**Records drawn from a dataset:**
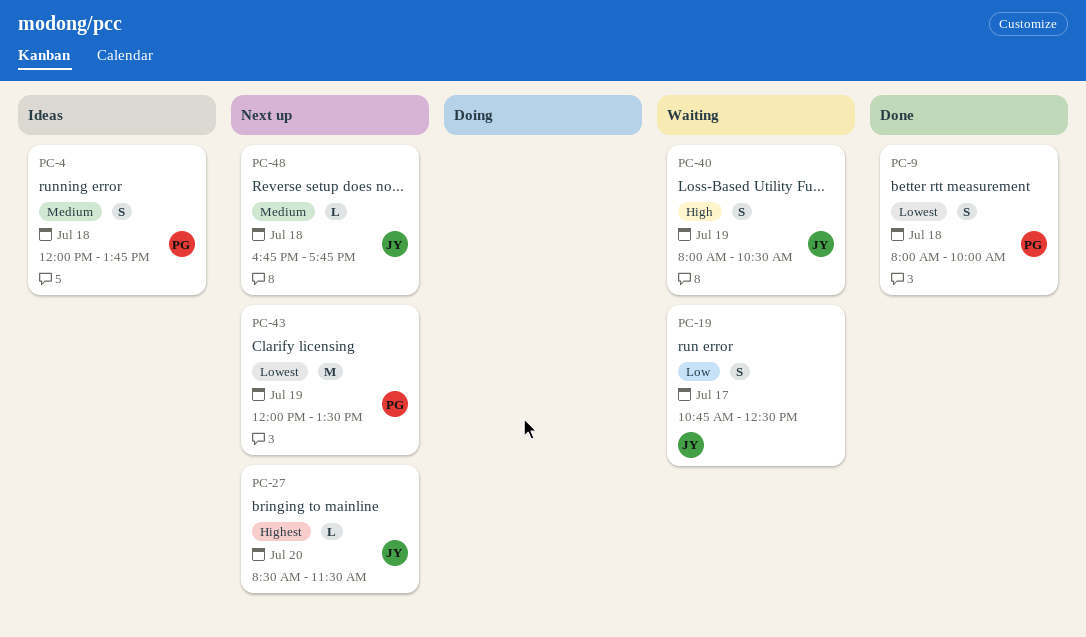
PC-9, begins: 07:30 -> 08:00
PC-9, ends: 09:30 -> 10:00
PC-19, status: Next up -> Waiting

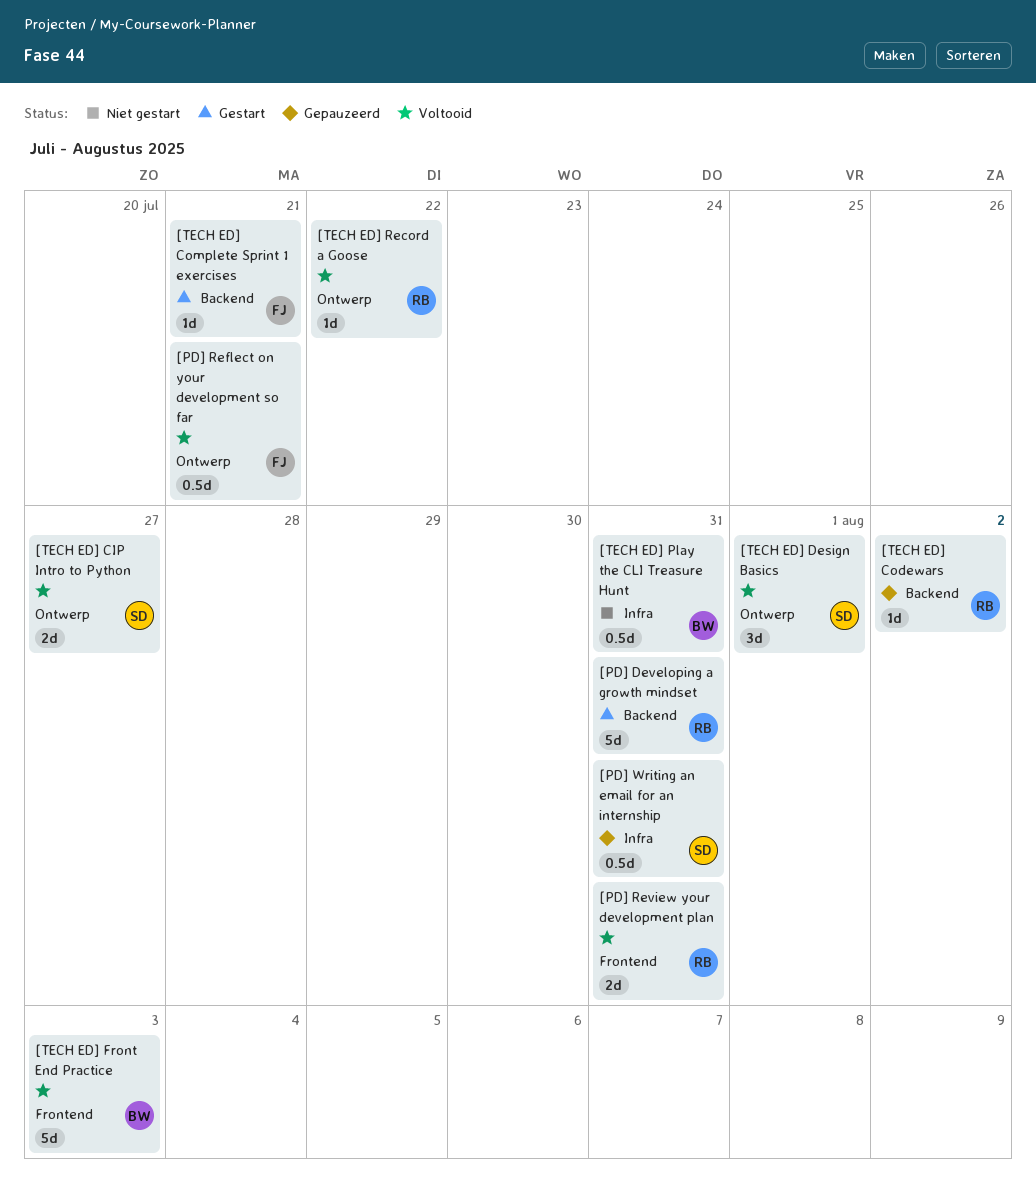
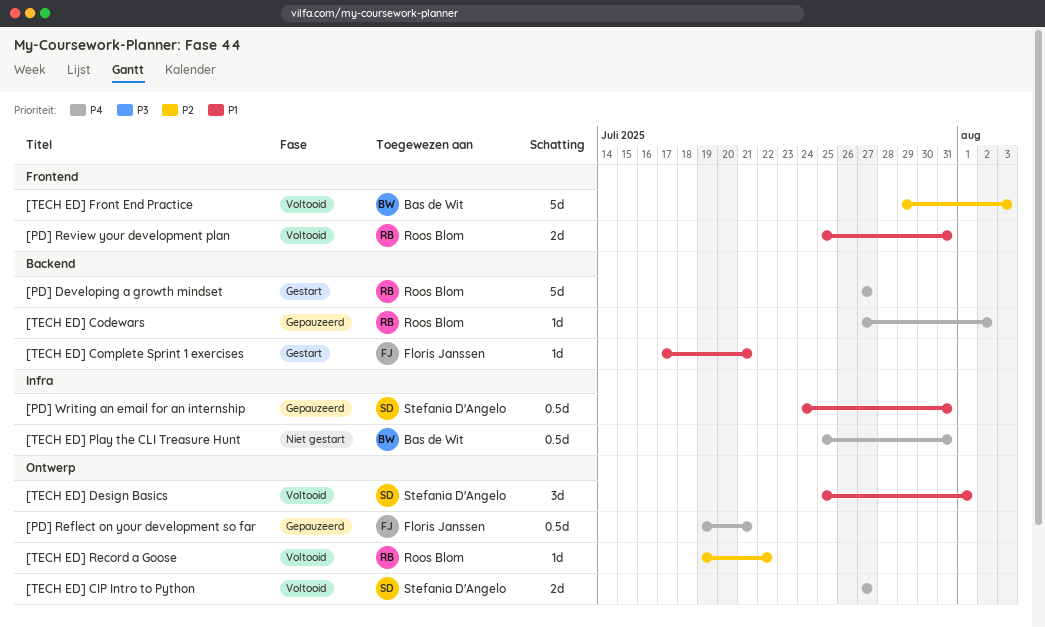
[PD] Developing a growth mindset, due: Jul 31 -> Jul 27
[PD] Reflect on your development so far, status: Voltooid -> Gepauzeerd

**DESCRIPTION OF THE TASK:**
Only the lines containing the string "status" are needed; pull them out of the records.

**REPLY:**
PC-19, status: Next up -> Waiting
[PD] Reflect on your development so far, status: Voltooid -> Gepauzeerd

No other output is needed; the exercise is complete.